Dear all,
I’m trying to implement the following Stan code:(from: Simon Jackman’s Bayesian Model Examples in Stan).
// polling model
data {
int N;
int T;
vector[N] y;
vector[N] s;
int time[N];
int H;
int house[N];
// initial and final values
real xi_init;
real xi_final;
real delta_loc;
real zeta_scale;
real tau_scale;
}
parameters {
vector[T - 1] omega;
real tau;
vector[H] delta_raw;
real zeta;
}
transformed parameters {
vector[H] delta;
vector[T - 1] xi;
vector[N] mu;
// this is necessary. If not centered the model is unidentified
delta = (delta_raw - mean(delta_raw)) / sd(delta_raw) * zeta;
xi[1] = xi_init;
for (i in 2:(T - 1)) {
xi[i] = xi[i - 1] + tau * omega[i - 1];
}
for (i in 1:N) {
mu[i] = xi[time[i]] + delta[house[i]];
}
}
model {
// house effects
delta_raw ~ normal(0., 1.);
zeta ~ normal(0., zeta_scale);
// latent state innovations
omega ~ normal(0., 1.);
// scale of innovations
tau ~ cauchy(0, tau_scale);
// final known effect
xi_final ~ normal(xi[T - 1], tau);
// daily polls
y ~ normal(mu, s);
}
To prepare the model fit, i defined the following:
campaign_mod <- stan_model("pollingmodel.stan")

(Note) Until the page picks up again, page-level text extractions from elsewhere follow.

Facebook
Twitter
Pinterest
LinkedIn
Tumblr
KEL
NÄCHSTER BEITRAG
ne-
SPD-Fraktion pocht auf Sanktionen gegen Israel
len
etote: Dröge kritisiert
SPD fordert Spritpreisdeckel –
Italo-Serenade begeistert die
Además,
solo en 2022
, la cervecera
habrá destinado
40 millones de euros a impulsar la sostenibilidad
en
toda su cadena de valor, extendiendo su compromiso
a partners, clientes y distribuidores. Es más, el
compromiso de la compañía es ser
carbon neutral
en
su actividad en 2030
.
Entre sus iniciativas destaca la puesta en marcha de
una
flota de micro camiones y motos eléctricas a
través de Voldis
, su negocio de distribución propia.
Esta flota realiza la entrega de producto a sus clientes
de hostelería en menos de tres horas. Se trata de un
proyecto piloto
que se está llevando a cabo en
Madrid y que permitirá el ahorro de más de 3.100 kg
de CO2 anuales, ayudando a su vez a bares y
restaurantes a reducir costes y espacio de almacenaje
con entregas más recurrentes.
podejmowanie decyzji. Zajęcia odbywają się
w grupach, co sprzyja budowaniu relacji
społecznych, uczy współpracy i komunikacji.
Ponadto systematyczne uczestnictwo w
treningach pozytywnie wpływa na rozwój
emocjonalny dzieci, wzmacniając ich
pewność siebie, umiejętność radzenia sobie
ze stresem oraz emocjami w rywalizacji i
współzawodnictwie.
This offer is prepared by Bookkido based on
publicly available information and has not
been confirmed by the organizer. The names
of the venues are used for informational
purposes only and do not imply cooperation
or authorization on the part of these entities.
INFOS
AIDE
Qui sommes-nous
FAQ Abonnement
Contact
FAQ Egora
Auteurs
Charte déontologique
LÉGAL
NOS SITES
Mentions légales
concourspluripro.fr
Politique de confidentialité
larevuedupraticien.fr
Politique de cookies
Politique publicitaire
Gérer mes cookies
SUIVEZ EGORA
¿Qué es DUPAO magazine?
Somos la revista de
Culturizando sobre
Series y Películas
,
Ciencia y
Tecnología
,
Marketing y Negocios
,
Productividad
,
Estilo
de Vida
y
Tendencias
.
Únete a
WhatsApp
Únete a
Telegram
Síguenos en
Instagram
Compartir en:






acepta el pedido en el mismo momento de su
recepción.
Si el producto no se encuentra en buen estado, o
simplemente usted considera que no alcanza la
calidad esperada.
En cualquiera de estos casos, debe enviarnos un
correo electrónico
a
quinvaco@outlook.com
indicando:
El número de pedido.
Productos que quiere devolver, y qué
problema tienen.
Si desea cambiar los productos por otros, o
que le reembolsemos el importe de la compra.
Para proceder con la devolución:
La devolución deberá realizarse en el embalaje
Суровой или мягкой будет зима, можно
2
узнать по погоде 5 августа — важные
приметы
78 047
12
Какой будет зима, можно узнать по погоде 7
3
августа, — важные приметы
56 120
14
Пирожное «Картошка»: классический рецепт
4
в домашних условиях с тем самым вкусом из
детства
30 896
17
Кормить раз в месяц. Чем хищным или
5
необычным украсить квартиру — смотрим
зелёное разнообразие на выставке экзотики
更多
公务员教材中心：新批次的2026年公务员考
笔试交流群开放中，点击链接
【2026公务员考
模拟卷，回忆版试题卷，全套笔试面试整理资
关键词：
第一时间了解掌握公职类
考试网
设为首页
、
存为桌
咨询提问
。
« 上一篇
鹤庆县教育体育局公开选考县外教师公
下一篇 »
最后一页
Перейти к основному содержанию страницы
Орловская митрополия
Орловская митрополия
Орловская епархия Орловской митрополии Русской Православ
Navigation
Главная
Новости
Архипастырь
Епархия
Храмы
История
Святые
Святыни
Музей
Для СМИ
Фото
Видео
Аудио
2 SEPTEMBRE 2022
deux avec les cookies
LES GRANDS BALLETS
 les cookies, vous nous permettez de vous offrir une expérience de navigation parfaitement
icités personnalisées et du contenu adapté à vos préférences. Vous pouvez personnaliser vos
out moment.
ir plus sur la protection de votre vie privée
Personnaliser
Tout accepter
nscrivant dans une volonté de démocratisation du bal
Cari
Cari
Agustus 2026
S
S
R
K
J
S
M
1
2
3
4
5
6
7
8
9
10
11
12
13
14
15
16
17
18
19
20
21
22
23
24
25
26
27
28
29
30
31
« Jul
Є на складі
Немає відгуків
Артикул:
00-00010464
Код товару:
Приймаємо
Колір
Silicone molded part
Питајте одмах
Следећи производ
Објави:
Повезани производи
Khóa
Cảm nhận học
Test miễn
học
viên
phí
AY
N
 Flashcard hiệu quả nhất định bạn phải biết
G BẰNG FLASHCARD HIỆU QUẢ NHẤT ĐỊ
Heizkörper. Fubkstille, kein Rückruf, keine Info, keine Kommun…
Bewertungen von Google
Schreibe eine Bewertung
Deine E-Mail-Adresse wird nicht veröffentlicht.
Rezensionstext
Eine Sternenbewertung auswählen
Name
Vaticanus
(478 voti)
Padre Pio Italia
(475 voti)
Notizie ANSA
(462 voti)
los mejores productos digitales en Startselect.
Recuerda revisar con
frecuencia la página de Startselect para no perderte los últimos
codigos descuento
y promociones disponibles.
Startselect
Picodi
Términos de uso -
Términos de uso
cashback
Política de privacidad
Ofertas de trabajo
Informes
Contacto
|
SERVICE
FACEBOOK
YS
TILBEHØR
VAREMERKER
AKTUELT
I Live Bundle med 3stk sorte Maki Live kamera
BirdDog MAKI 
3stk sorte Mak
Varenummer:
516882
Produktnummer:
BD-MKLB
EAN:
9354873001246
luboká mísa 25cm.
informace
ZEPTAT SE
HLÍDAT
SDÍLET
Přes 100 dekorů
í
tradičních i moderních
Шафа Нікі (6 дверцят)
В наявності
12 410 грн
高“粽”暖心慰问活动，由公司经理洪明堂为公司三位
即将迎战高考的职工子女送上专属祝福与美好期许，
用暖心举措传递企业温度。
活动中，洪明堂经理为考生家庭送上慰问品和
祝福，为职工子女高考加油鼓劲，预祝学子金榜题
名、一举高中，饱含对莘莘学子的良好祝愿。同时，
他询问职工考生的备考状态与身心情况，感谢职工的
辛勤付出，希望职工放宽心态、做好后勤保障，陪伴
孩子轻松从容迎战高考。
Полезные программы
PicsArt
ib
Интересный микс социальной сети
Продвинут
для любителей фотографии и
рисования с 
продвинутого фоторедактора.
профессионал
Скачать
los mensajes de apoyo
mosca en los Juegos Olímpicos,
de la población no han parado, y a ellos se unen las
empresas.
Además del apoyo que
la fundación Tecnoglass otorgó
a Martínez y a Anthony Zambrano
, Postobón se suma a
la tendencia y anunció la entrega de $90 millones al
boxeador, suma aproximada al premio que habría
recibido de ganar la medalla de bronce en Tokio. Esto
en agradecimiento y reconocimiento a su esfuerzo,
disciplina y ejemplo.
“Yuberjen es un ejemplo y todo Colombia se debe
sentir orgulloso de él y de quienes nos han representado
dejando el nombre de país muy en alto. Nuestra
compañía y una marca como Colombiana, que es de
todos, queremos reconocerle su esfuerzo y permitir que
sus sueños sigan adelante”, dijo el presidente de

campaign_data <- within(list(), {
y <- datamoon$good
s <- datamoon$good_se
time <- datamoon$time
house <- datamoon$pollster
H <- max(datamoon$pollster)
N <- length(y)
T <- as.integer(difftime("2021-04-01", "2017-05-12", units = "days")) + 1
xi_init <- 77.8
xi_final <- 32.0
delta_loc <- 0
tau_scale <- sd(y)
zeta_scale <- 5
})
campaign_fit <- sampling(campaign_mod, data = campaign_data,
chains = 1,
init = list(list(xi = rep(mean(campaign_data$y), campaign_data$N))))
And I’m getting the error message:
Chain 1: Unrecoverable error evaluating the log probability at the initial value.
Chain 1: Exception: []: accessing element out of range. index 1421 out of range; expecting index to be between 1 and 1420; index position = 1xi (in 'model1a4d553a90eb_pollingmodel' at line 34)
dose anyone know how I handle this error?